* _Supplied material_

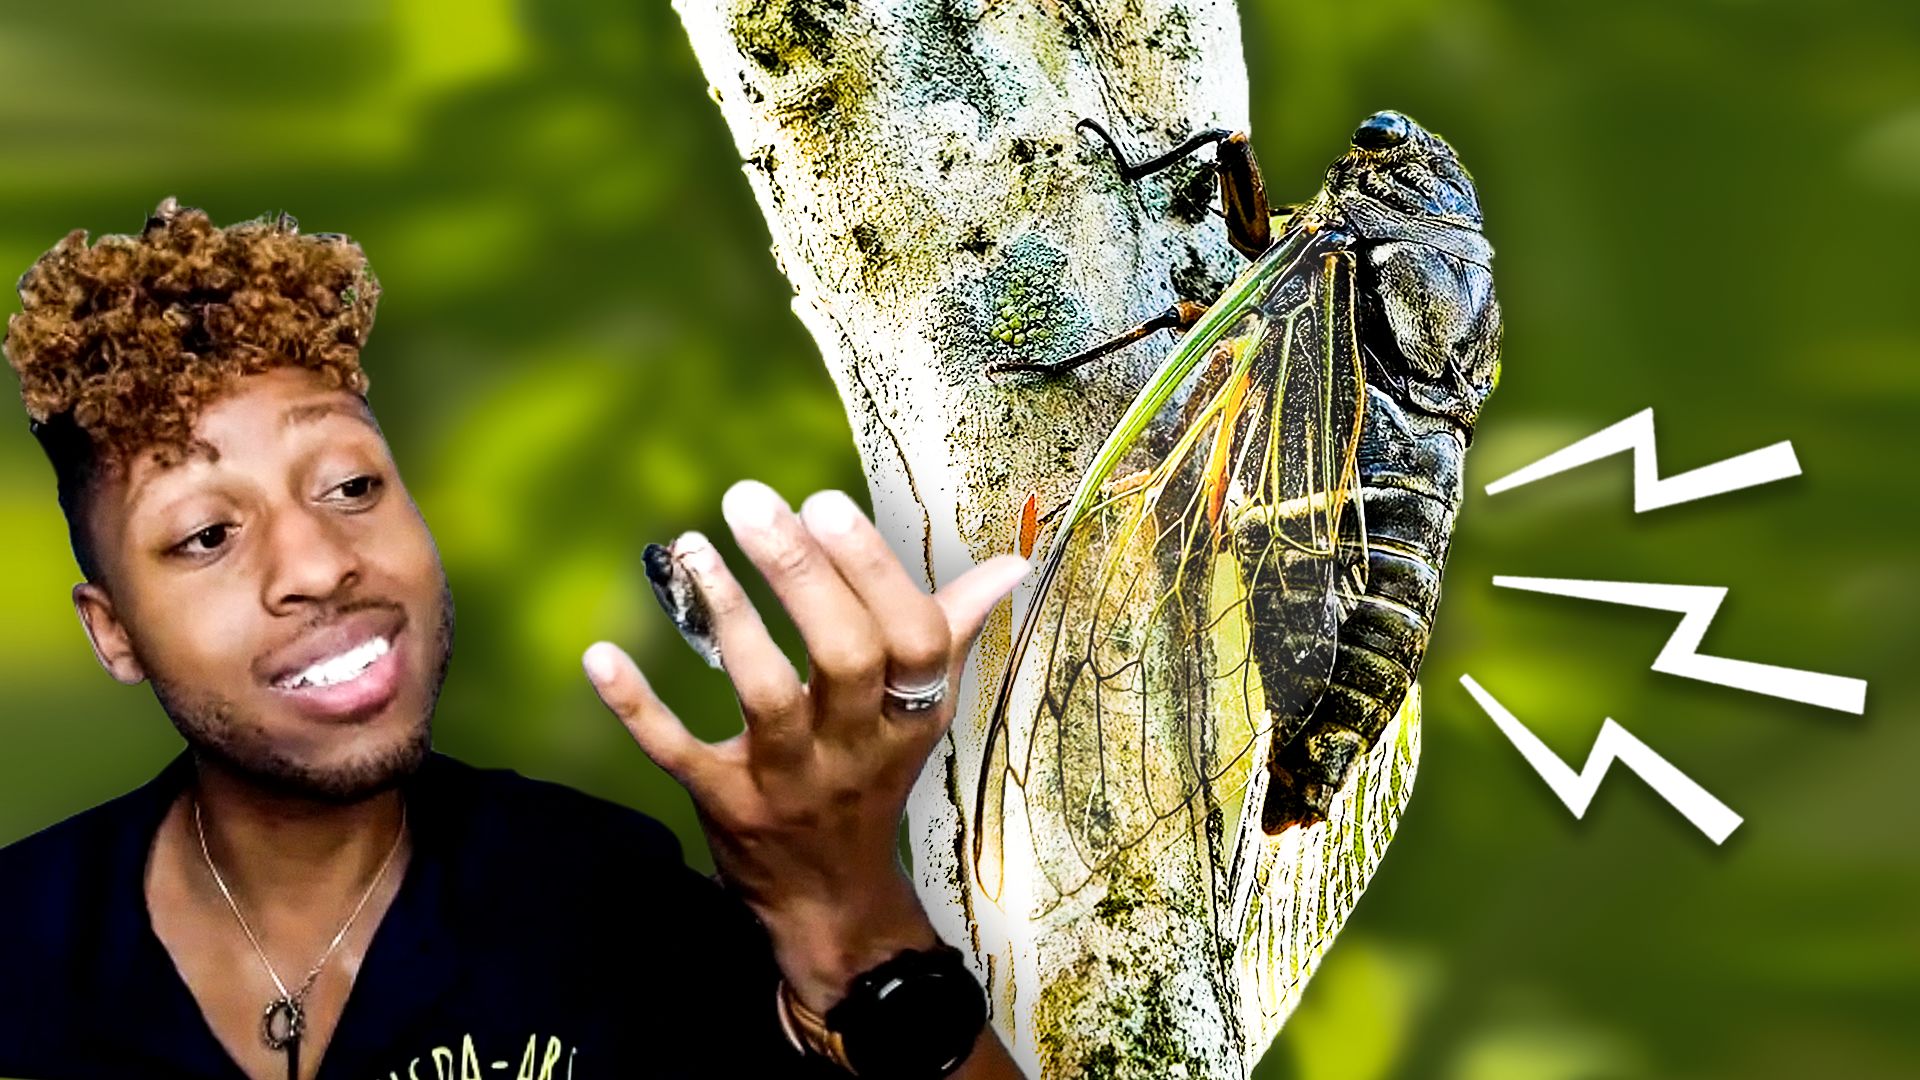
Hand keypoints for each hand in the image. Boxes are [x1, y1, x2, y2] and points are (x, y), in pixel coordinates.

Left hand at [583, 480, 1027, 1010]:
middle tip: (752, 501)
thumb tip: (1012, 564)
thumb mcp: (919, 714)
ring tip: (691, 548)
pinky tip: (601, 656)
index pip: (913, 639)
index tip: (825, 504)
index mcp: (910, 714)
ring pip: (767, 697)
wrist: (828, 902)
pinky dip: (639, 708)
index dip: (874, 571)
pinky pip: (680, 753)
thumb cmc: (872, 780)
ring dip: (730, 619)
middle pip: (844, 657)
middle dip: (800, 575)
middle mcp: (856, 746)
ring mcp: (789, 780)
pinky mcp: (725, 805)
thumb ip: (951, 631)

* _Work required_
Pull out each line of the entries that contains "index".

* _Answer section_
index pip: (913, 639)
index tip: (825, 504)
index mcp: (910, 714)
index dip: (874, 571)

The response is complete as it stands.